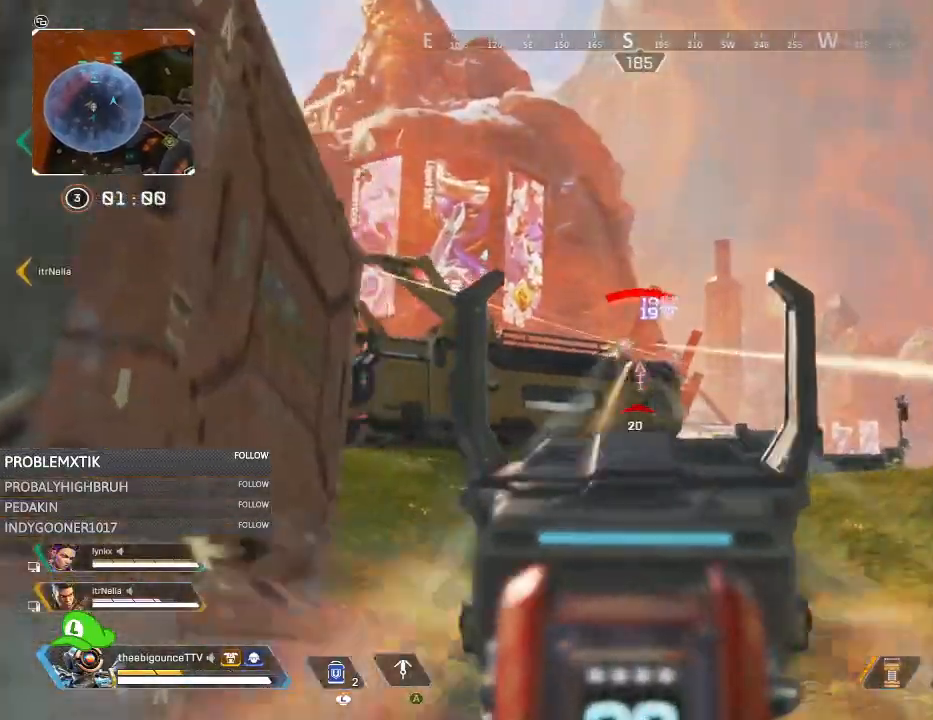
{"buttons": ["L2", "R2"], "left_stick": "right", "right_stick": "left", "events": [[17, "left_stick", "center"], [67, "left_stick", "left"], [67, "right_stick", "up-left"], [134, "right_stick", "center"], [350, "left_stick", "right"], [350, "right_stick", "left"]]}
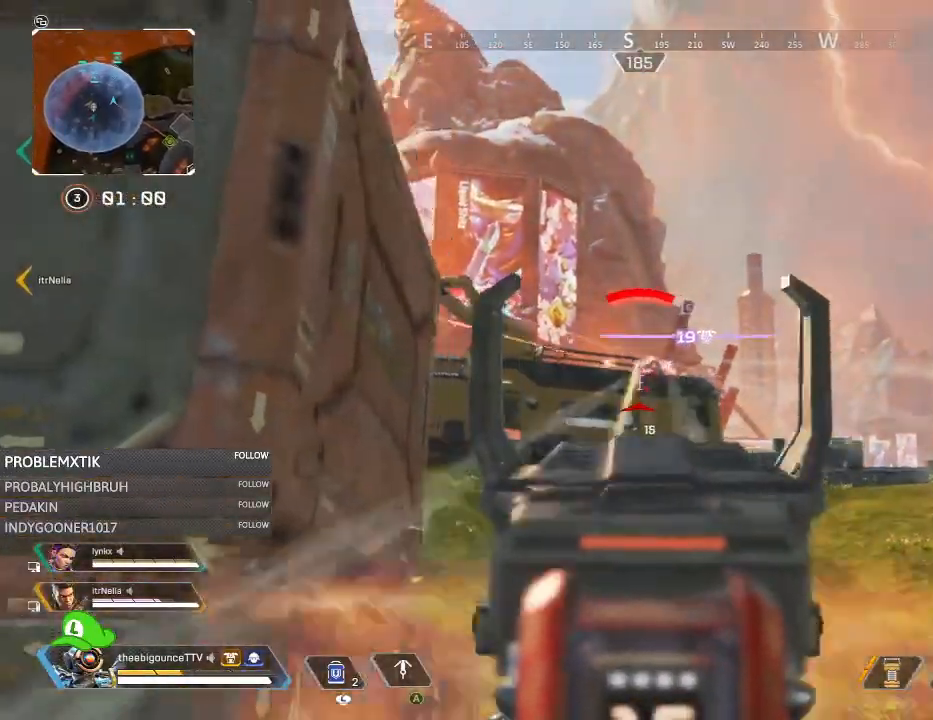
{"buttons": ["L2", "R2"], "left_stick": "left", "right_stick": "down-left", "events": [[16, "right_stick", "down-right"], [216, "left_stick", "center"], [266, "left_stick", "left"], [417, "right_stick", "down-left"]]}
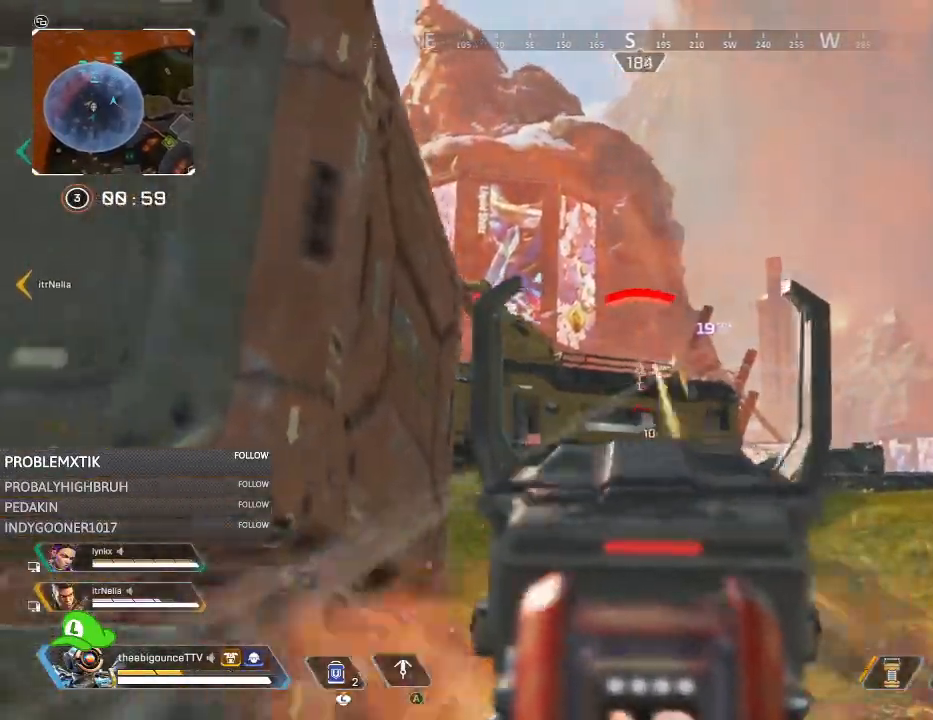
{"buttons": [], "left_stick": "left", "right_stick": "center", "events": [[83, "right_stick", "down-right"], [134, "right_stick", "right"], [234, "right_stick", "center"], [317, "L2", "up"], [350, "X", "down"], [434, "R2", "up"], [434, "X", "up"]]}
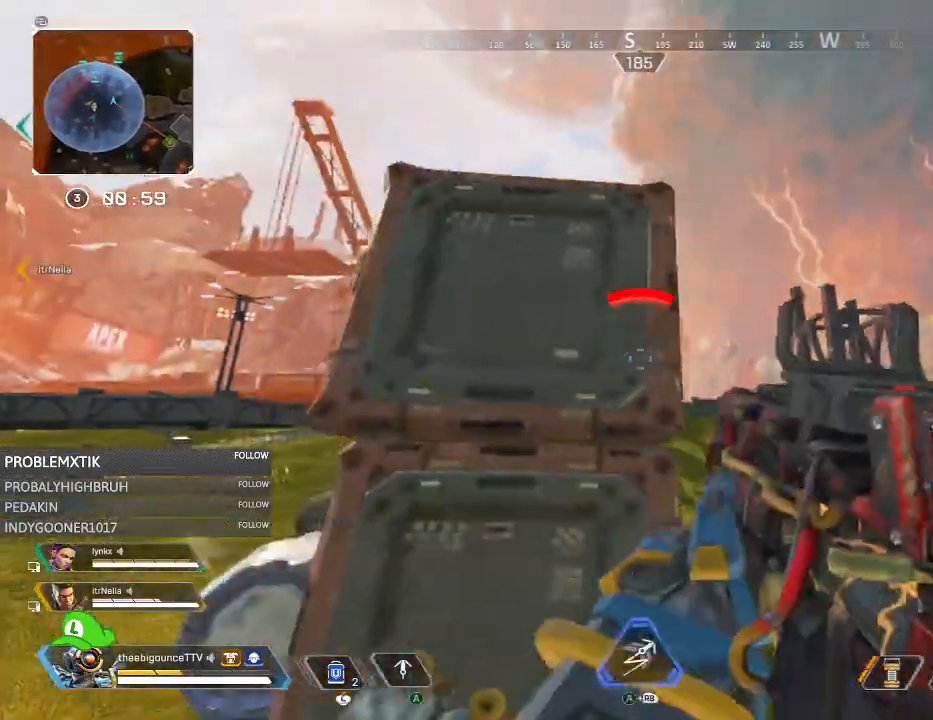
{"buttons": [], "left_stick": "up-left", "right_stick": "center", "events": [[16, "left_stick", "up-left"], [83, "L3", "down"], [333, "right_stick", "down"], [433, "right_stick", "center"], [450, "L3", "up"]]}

Your objective:
Return the full listing above exactly as written, and omit the pictures.

Expected answer:
{"buttons": ["L2", "R2"], "left_stick": "right", "right_stick": "left", "events": [[17, "left_stick", "center"], [67, "left_stick", "left"], [67, "right_stick", "up-left"], [134, "right_stick", "center"], [350, "left_stick", "right"], [350, "right_stick", "left"]]}
{"buttons": ["L2", "R2"], "left_stick": "left", "right_stick": "down-left", "events": [[16, "right_stick", "down-right"], [216, "left_stick", "center"], [266, "left_stick", "left"], [417, "right_stick", "down-left"]]}
{"buttons": [], "left_stick": "left", "right_stick": "center", "events": [[83, "right_stick", "down-right"], [134, "right_stick", "right"], [234, "right_stick", "center"], [317, "L2", "up"], [350, "X", "down"], [434, "R2", "up"], [434, "X", "up"]]}
{"buttons": [], "left_stick": "up-left", "right_stick": "center", "events": [[16, "left_stick", "up-left"], [83, "L3", "down"], [333, "right_stick", "down"], [433, "right_stick", "center"], [450, "L3", "up"]]}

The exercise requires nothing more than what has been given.